I have been reading Sean O'Neills poems for several years now. He is a voracious reader of poets from the past and present, and he is a gifted writer as well. He has authored and published 8 books of his own poems - and I suspect he has many more volumes of poems waiting to come to life as well.

The sheer breadth of his varied subject matter, and the beauty of his cadence and rhythmic style, and the rich use of images, metaphors, and experiences from life and nature, give him an ever expanding breadth and depth to his work.
 
His book on How to Write a Poem: A Beginner's Guide (ten chapters) is a must read for anyone interested in learning how to write poetry of their own when the mood, subject, or occasion strikes them. This is a very practical and easy to read guide.

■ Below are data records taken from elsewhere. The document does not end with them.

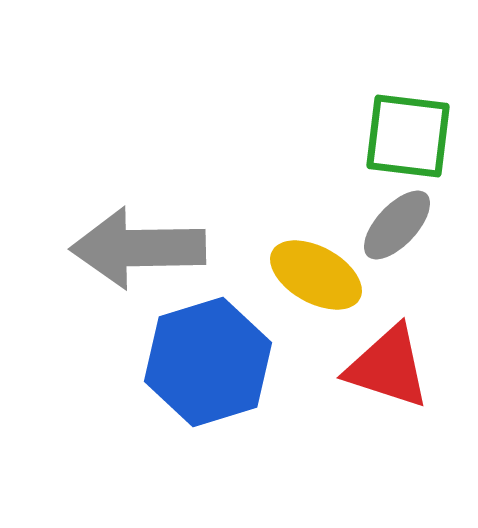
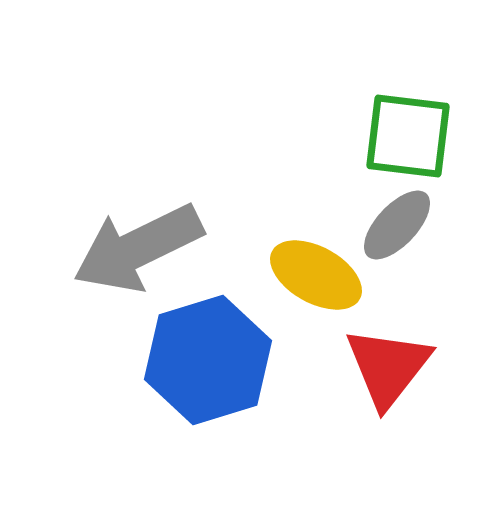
gray arrow: rotated 25 degrees counterclockwise
blue hexagon: moved 2 px up
red triangle: rotated 50 degrees clockwise
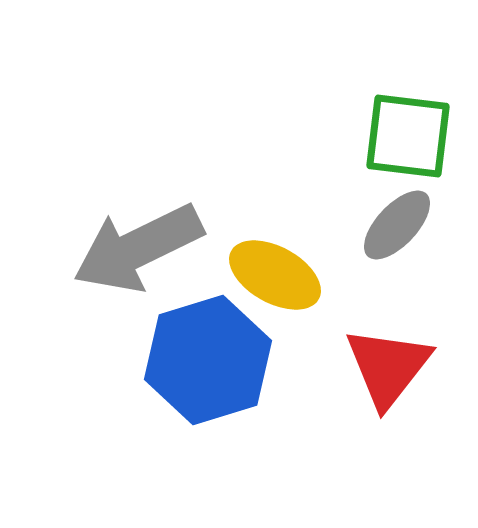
yellow ellipse: moved 41 px left
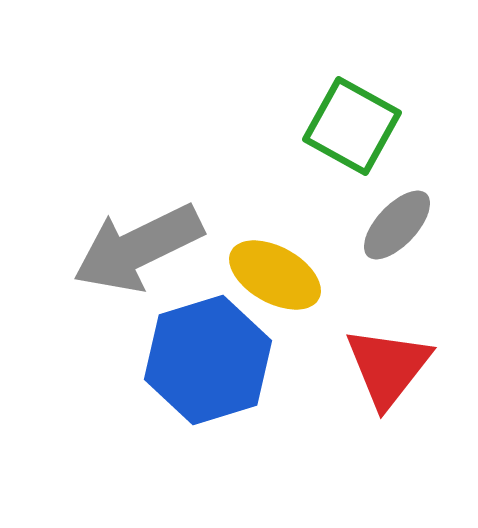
green square: moved 56 px left, 10 px up; rotated 22 degrees clockwise
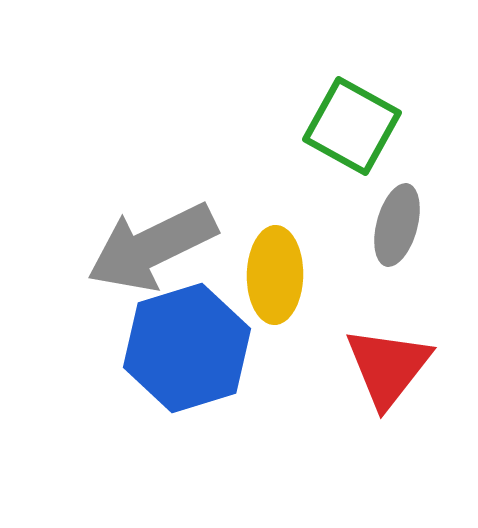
gray ellipse: rotated 28 degrees counterclockwise
gray arrow: moved 14 px right, 1 px up
yellow ellipse: rotated 62 degrees clockwise
blue hexagon: moved 21 px left, 12 px up
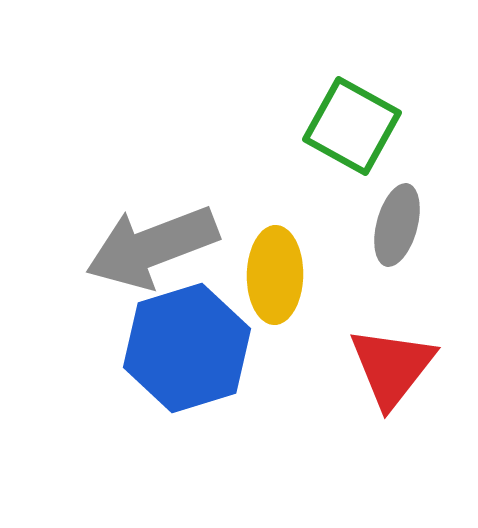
gray arrow: rotated 5 degrees clockwise
red triangle: moved 4 px right
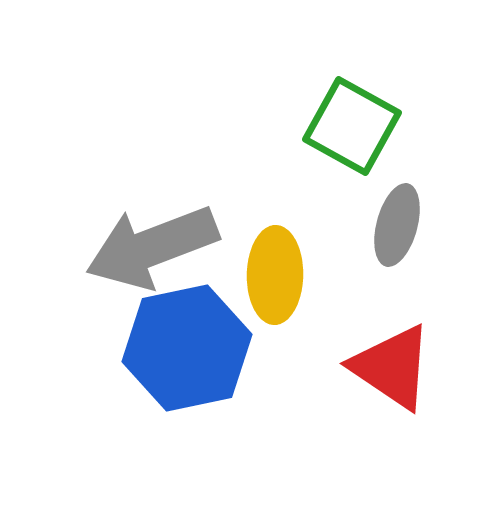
blue hexagon: rotated 5 degrees clockwise
red triangle: rotated 34 degrees counterclockwise
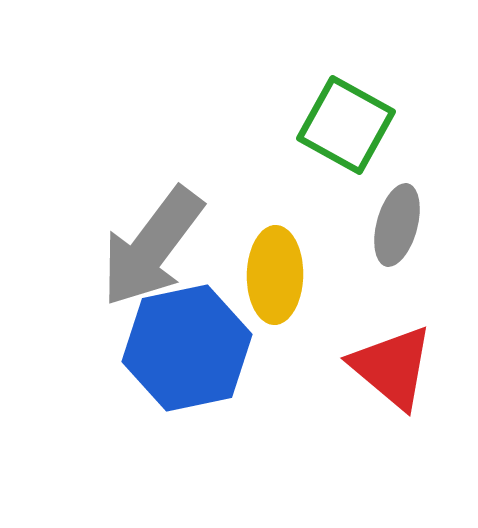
green square: moved 6 px left, 1 px up
gray arrow: rotated 32 degrees counterclockwise
red triangle: rotated 6 degrees clockwise
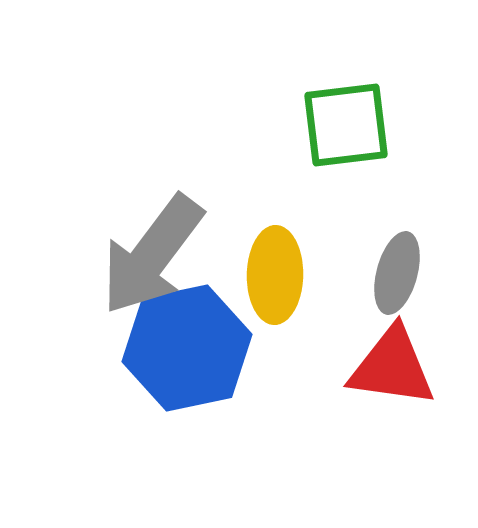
green square: rotated 36 degrees counterclockwise
gray ellipse: moved 48 px down
gray arrow: moved 8 px down
red triangle: rotated 32 degrees counterclockwise
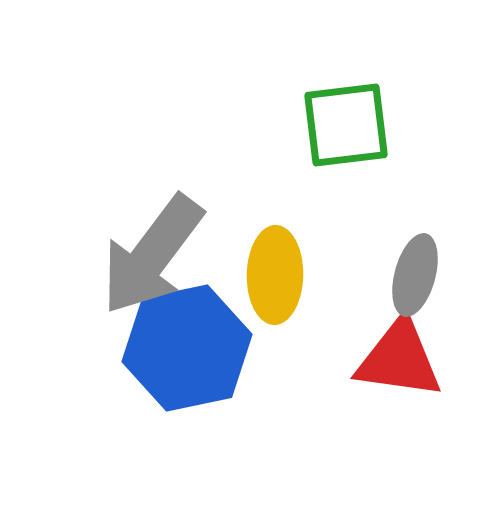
gray ellipse: moved 18 px right, 2 px down
red triangle: moved 7 px right, 8 px up
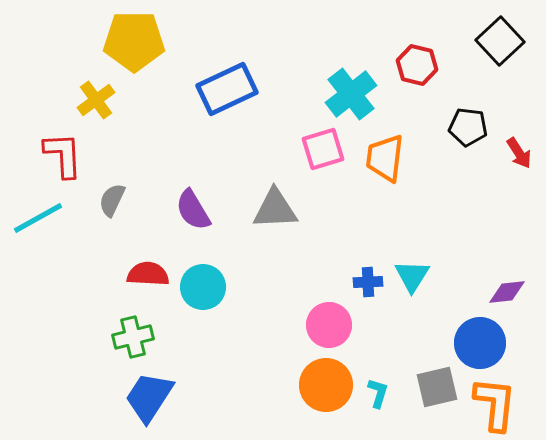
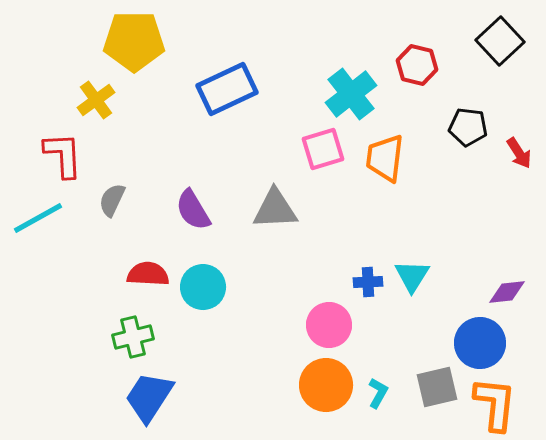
cyan L-shape: rotated 12 degrees clockwise
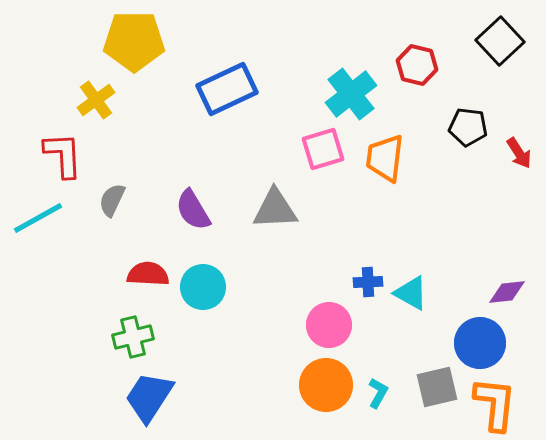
cyan triangle: moved 1 px left, 17 px down; rotated 33 degrees counterclockwise
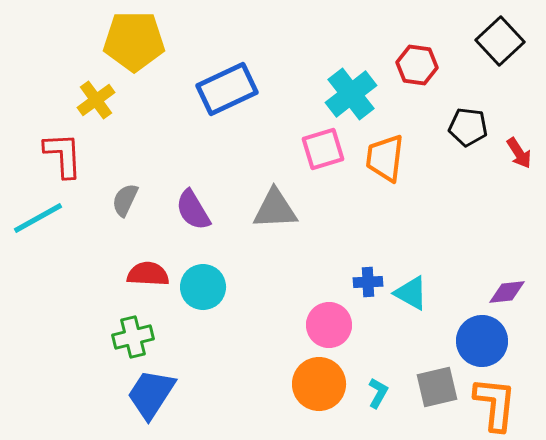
red hexagon: rotated 6 degrees counterclockwise
gray semicircle: moved 13 px right
blue circle: moved 2 px right, 2 px up
orange circle: moved 7 px left, 1 px up
blue trapezoid: moved 2 px right, 3 px up
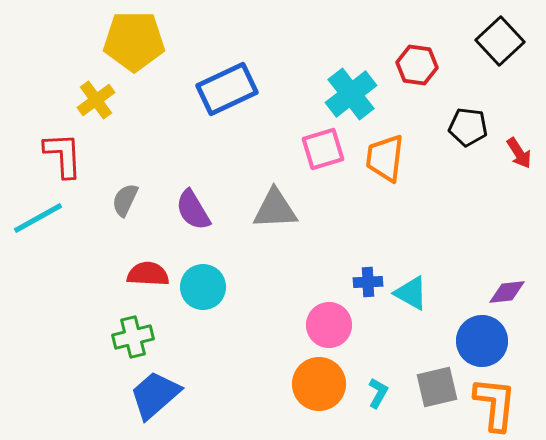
blue trapezoid: moved 4 px right, 1 px down; rotated 16 degrees clockwise
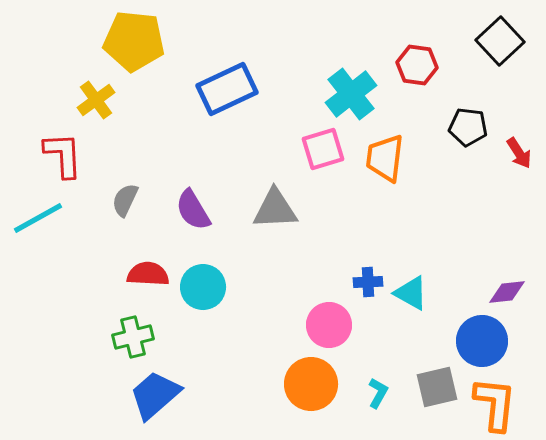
yellow pentagon: rotated 6 degrees clockwise
orange circle: moved 8 px left
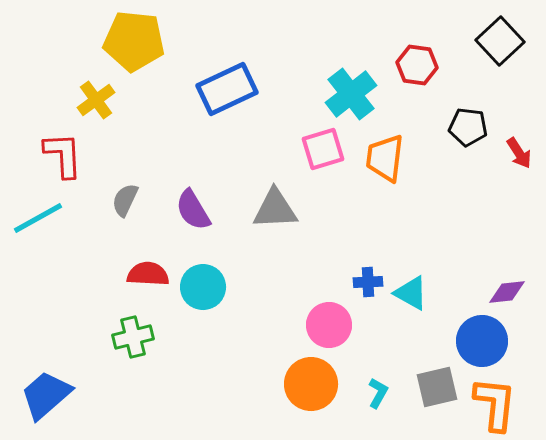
blue trapezoid: moved 109 px left
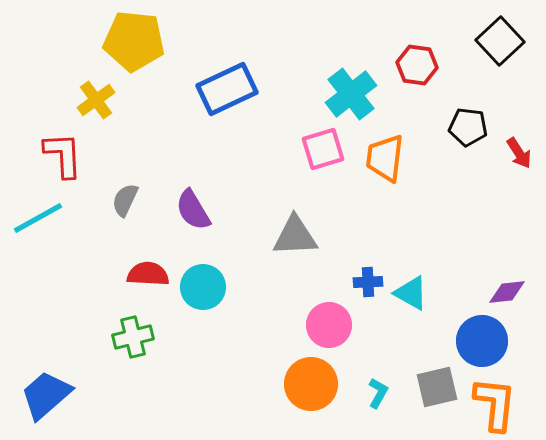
gray triangle: moved 20 px right, 27 px down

If you are a beginner or someone who wants to improve your writing skills, this is a great guide that will give you all the tools you need to write to your heart's content.

Emily Dickinson (1830-1866) wrote more than 1,775 poems - most were penned on scraps of paper or backs of envelopes. Very few were published in her lifetime. Her strongest influences were the Bible and Shakespeare. But the sheer volume and practice of writing day after day and year after year must have been a very satisfying and rewarding experience for her. 

Give it a try yourself - and maybe you will be caught by wonderment, joy, and pleasant surprise.